Repossessions to outstrip new housing stock, says CBRE

This year will see around 60,000 new homes completed, compared to an estimated 75,000 repossessed, according to research by CBRE.

Speaking at a seminar in Manchester to present the findings, Adam Challis, associate director of research at CBRE, said: "Average house prices have fallen by about 20% from their peak and although the rate of decline is expected to ease over the next 18 months a full recovery is unlikely to be achieved until 2016.

"Looking at the positive side, lower house prices and interest rates will make housing more affordable which is great news after the steady rise in age of first time buyers over the past ten years. Buyers are still cautious but we are at least seeing a small pick up in enquiries."

CBRE said opportunities lie in the formulation of a build-to-let model and a cultural shift towards renting property as opposed to owning your own home.

Nick Jopling, executive director of CBRE's national business team, commented: "Until the market settles, there will be an increased demand for private rental housing, however the buy-to-let market will remain muted at this time. This presents a real opportunity for developers, and government organisations, to consider the formulation of a built-to-let housing model that is more attractive for institutional investors. At the moment, the size of the UK's private rental market is bigger than the whole of the country's commercial property sector and worth approximately £400bn so there is huge potential. The lack of lending and mortgages is pushing first time buyers into the rental market significantly increasing demand for high quality property and it is not being addressed currently.

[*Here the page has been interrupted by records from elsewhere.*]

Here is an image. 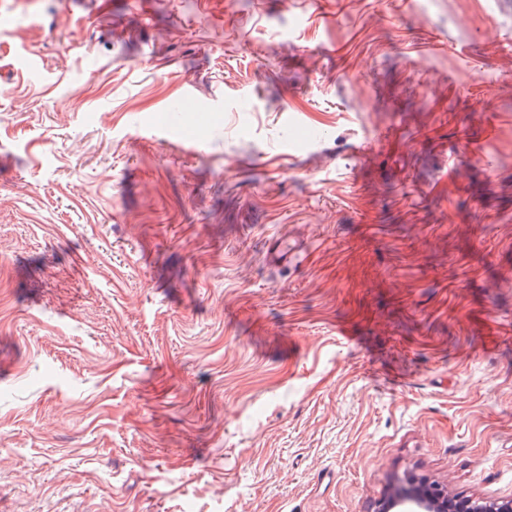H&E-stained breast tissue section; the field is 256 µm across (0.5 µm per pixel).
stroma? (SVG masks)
Masks as SVG:
<instances>
[{"label": "stroma", "instance_id": "1", "mask_svg": "<svg viewBox=\"0 0 512 512\" xmlns=\"http://www.w3.org/2000/svg\"><path fill=\"white\" fill-rule=\"evenodd\" d=\"M410 476L512 499V0H0V512ZM164 112L165 114L161 124L169 134V137L175 140V143L177 144L178 147H180L181 149L196 150L199 146L202 145V134H198L196 136L192 135L191 137H185L182 134V131L179 129V116L177 115L175 117L172 112H184V109L181 104L176 108H167Z\"/></svg>", "mask_w": 512, "mask_h": 512}]
</instances>
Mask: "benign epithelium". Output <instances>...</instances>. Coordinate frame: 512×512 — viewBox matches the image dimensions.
Segmentation results:
<instances>
[{"instance_id":"benign-epithelium-1","label":"benign epithelium","mask_w":512,"mask_h":512,"mask_svg":"<svg viewBox=\"0 0 512 512\" xmlns=\"http://www.w3.org/2000/svg\"><path fill=\"white\" fill-rule=\"evenodd\" d=\"M377 512H490L482 501H458L448 497V491L436 484L416 483L408 479L376 504Z\"/></svg>"}]
</instances>
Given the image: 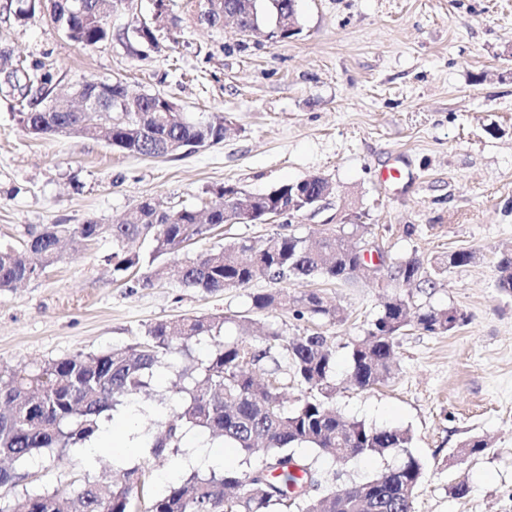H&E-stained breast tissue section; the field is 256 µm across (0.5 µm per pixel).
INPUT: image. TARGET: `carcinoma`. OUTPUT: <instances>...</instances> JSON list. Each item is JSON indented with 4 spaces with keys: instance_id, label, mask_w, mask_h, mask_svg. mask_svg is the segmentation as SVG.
<instances>
[{
    "instance_id": "carcinoma-1",
    "label": "carcinoma",
    "mask_w": 512,
    "mask_h": 512,
    "mask_svg": "<svg viewBox=\"0 0 512 512\" xmlns=\"http://www.w3.org/2000/svg\"><path fill=\"white\" fill-rule=\"evenodd\" d=\"M118 2L53 0L52 19L69 31L70 40L93 46L112 37L108 19ZM185 7L200 25L218 26L234 16L242 29H261L262 0H186ZM109 93L108 111L97 115L66 112L45 102V95H36L19 113V122L35 136H103L116 150L153 158L224 139L221 118L197 123L182 112H160L156 96L141 101L138 112H122L120 98L127 90L119 79L109 83ZM325 192H333V187L322 181L284 184L268 195H249L228 185L213 193L204 219L192 208L164 210L146 198L122 224L94 220L49 224L25 242L23 255L0 247V290H10L58 263L62 241L80 245L103 237L112 239L113 272L136 274L144 268L145 285L166 278L184 288L218 293L265 276L276 281L320 277L344 282L363 277L380 288L404 283L437 286L445 267L429 266L415 255L393 261L381 277L371 275V263L357 249V242L368 233L367 225L353 222L336 225L315 246L302 237L276 233L180 257L191 242L224 224L238 223L243 204L257 215L290 203L304 210L309 200ZM135 239L149 242V258L125 251V243ZM497 272L496 288L512 295V248L500 254ZM252 307L257 311L280 307L298 319L332 324L346 320L316 291L300 296L282 289L257 293ZM230 321L229 317L160 321L148 326L130 350L80 352L32 368L0 367V458L24 465L57 449L87 448L105 413L148 391L155 372L170 367L178 370L183 381L179 392L185 397L173 405L172 418L144 429L142 447L163 458L179 451L187 432L198 430L237 449L247 470H194L152 497L144 512H414L424 468L409 451L410 431L346 419L330 403L339 385L367 389L387 381L393 373L395 339L410 323L443 334L464 326L468 317L448 308L415 311L408 298L396 295L385 303L366 336L350 344V367L339 381L335 349L326 336L290 337L270 330L263 336V347L253 349L221 338ZM202 337L210 339V349L194 360L189 345ZM269 357L276 367L289 368L294 381L308 390L309 396L296 408L285 407L277 385L255 382L253 366ZM299 448L332 460L400 451L403 462L337 492L316 496L300 489L308 481L327 485L329 478L316 471L314 462L298 455ZM141 484L139 469H122L109 474L103 484L87 481L72 497L26 491L7 512H134L133 495Z\"/></svg>"
}]
</instances>
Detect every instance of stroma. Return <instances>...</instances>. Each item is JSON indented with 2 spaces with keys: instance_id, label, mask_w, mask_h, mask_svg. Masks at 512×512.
I'll list each match as a JSON object with an SVG mask.
<instances>
[{
  "instance_id": "stroma-1",
  "label": "stroma",
  "mask_w": 512,
  "mask_h": 512,
  "mask_svg": "<svg viewBox=\"0 0 512 512\" xmlns=\"http://www.w3.org/2000/svg\"><path fill=\"white\" fill-rule=\"evenodd\" d=\"M184 3L167 0L148 43L133 29L152 15L153 0H123L111 38L89 47L69 40L49 7L24 22L18 0H0V49L42 78L27 89L0 69V245L21 248L48 224H115L146 198L201 210L223 185L265 194L322 176L334 192L320 209L224 225L187 255L275 233L314 239L344 218L368 225L391 261L474 252L437 288L405 291L414 306L457 309L467 324L444 334L408 326L395 339L390 379L337 389L332 404L346 418L410 430L425 472L415 512H512V296L496 287L499 254L512 246V0H297L300 31L285 40L242 36L229 22L199 25ZM115 79L131 93L172 99L191 120L223 116V141L149 158L100 139L37 137L19 122L24 96L45 90L56 99L82 81ZM393 165L404 177L383 186L379 175ZM278 287L264 277L215 294L169 279L143 286L113 275L112 241L99 239L0 291V366L124 350L155 322L226 316L225 338L246 346L271 327L327 336L344 376L348 343L365 336L387 291L365 279L288 281L289 292L318 291L345 311L344 323L329 325L253 310V294ZM471 439L489 446L467 454ZM391 462L321 458L315 466L340 488ZM114 463L108 448L92 464L78 450L54 452L49 465H28L16 486L0 488V504L29 489L73 493ZM126 465L145 470L148 496L165 489L173 469L193 468L147 450ZM460 483L468 492L457 498L450 489Z\"/></svg>"
}]
</instances>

"The viability of build-to-let has come about thanks to the decreasing land values in the downturn allowing rental yields to offer a much more competitive return on investment than two years ago and the US has proved that it works."

Nick Mullins, director of valuation for the North West, added: "The rapid and sharp correction in the residential market has not only affected end values. There has also been a substantial knock-on effect of a reduction in the demand for and the value of residential development sites. The market for sites, both nationally and in the North West, has changed dramatically and our valuation approach fully reflects this."